Chagar IX was a crucible, its heat relentless, and Alex bent to it, shaped by its fire. Once a choking weight that burned his lungs, the smog became a background haze he barely noticed, its acrid bite dulled by time. The blood stench, sharp and metallic at first, faded to a faint undertone he could push past, a scent as familiar as the oil on his hands. His hands grew steady—whether gripping a blaster's frame to realign its coils, threading a needle through torn skin with a surgeon's focus, or swinging a staff in Proximo's drills, the wood a blur he met with speed. The workshop's chaos ordered itself under his touch, tools finding their places on racks he built from scrap, fighters finding relief in the corner he cleared for them, a battered crate serving as a makeshift cot. Proximo watched, his rare praise a grunt or a nod—once, after Alex rebuilt a shield unit solo while stitching a gash on a fighter's shoulder, he muttered, "Not bad, runt. Two years—you're tougher than you look."
The arena's call grew louder as Alex neared 14, its shadow creeping closer with every passing day, a promise he couldn't outrun. He stood lean and wiry now, his frame etched with muscle from combat and labor, his arms a map of scars—burns from a slipped torch, cuts from sparring, the faint line of a staff's bruise faded to a whisper. His eyes, once wide with Earth's quiet fear, sharpened with a survivor's edge, taking in every angle, every threat, a predator's focus honed by necessity.
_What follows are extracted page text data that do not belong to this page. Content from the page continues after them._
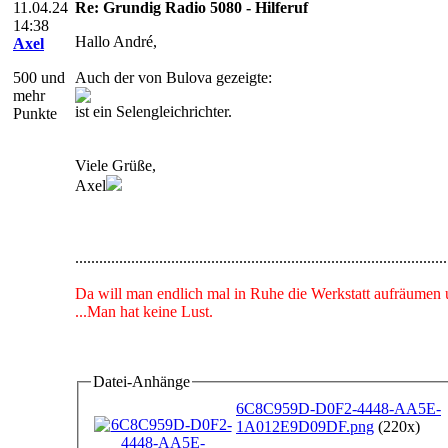
11.04.24
Re: Grundig Radio 5080 - Hilferuf
14:38
Hallo André,
Axel
500 und
Auch der von Bulova gezeigte:
mehr
ist ein Selengleichrichter.
Punkte
Viele Grüße,
Axel
.............................................................................................
.
Da will man endlich mal in Ruhe die Werkstatt aufräumen 
...Man hat keine Lust.
.
Datei-Anhänge
6C8C959D-D0F2-4448-AA5E-
1A012E9D09DF.png
(220x)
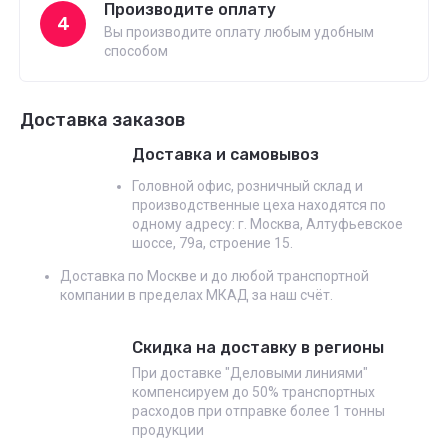
Производите оплату
4
Вы производите оплату любым удобным
способом
Доставка заказов
Доставка и самовывоз
Головной офис, розничный склад и
производственные цеха находятся по
одному адресу: г. Москва, Алтуфьевское
шоссе, 79а, строение 15.
Доставка по Москве и до любой транспортной
компании в пределах МКАД за наш счёт.
Скидка на доставку в регионы
При доставке "Деловыми линиями"
компенсируем до 50% транспортных
расходов при отправке более 1 тонны
продукции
The pits loomed, their roars a constant drumbeat that pulsed through the walls, a promise of what might come, but he wasn't the lost boy who'd woken in a slaver's cell, trembling and alone. Krix, Tev, Ysra—gone, scattered to the galaxy's winds—left echoes that pushed him forward, their voices a faint chorus in his skull. Krix's lingered loudest: Learn fast. He had, and more, his mind a vault of skills forged in blood and steel.
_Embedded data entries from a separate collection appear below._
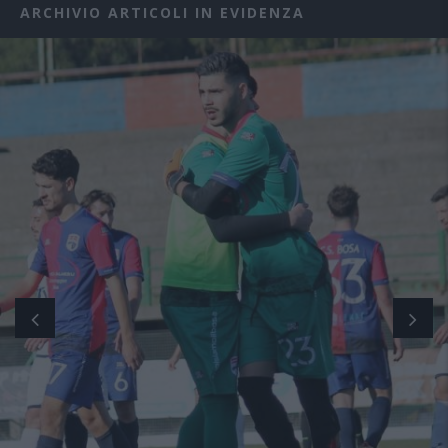
ARCHIVIO ARTICOLI IN EVIDENZA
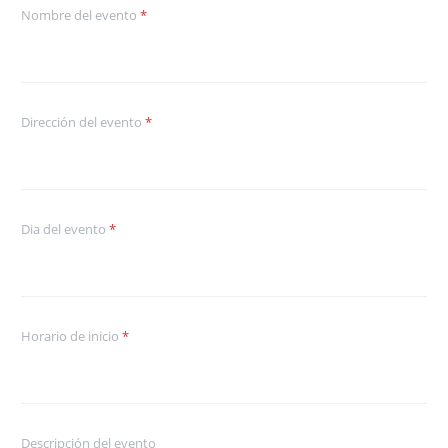
Nombre del evento
*
Dirección del evento
*
Dia del evento
*
Horario de inicio
*
Descripción del evento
Tech was his foundation—blasters, shields, droids, the gears of Cargar's brutal machine laid bare under his hands, their secrets unraveled one repair at a time. Language was his key—slang and commands unlocking the pit's pulse, a rough tongue that bridged the gap between him and Kresh's underbelly. Combat was his shield—speed and steel to fend off its claws, a dance he'd mastered in the quiet hours, his body a weapon of its own. Medicine was his edge—a quiet skill, born of blood and necessity, that set him apart, a thread of life he could pull from the chaos. He'd patched fighters who'd die anyway, seen their eyes dim despite his efforts, their last breaths a lesson in fragility—how flesh broke, how it held, how to buy time against the inevitable. It was a grim education, a patchwork of survival, but it was his, earned through sweat and scars.
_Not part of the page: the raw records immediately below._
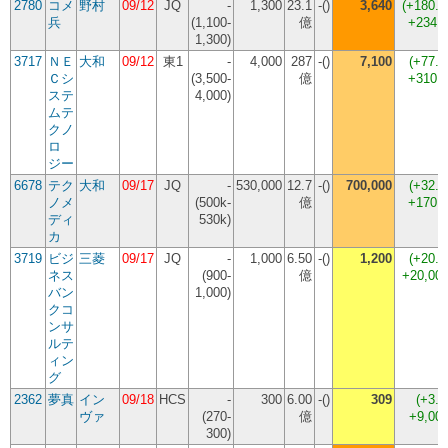
2780
コメ
野村
09/12
JQ
-
1,300
23.1
-()
3,640
(
+180.
兵
(1,100-
億
+234,
1,300)
3717
ＮＥ
大和
09/12
東1
-
4,000
287
-()
7,100
(
+77.
Ｃシ
(3,500-
億
+310,
ステ
4,000)
ムテ
クノ
ロ
ジー
6678
テク
大和
09/17
JQ
-
530,000
12.7
-()
700,000
(
+32.
ノメ
(500k-
億
+170,
ディ
530k)
カ
3719
ビジ
三菱
09/17
JQ
-
1,000
6.50
-()
1,200
(
+20.
ネス
(900-
億
+20,00
バン
1,000)
クコ
ンサ
ルテ
ィン
グ
2362
夢真
イン
09/18
HCS
-
300
6.00
-()
309
(
+3.
ヴァ
(270-
億
+9,00
300)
The pits waited, their shadow darkening his days, a specter he couldn't ignore. But he'd learned their tools—tech to bend the world, words to navigate it, fists to fight it, and the fragile thread of life to hold it together. He'd wield them, somehow, to claw his way free, to carve a path through the sand and blood that loomed ahead. Krix's ghost whispered again, a faint echo from the hold: Find the angles. He had. He would.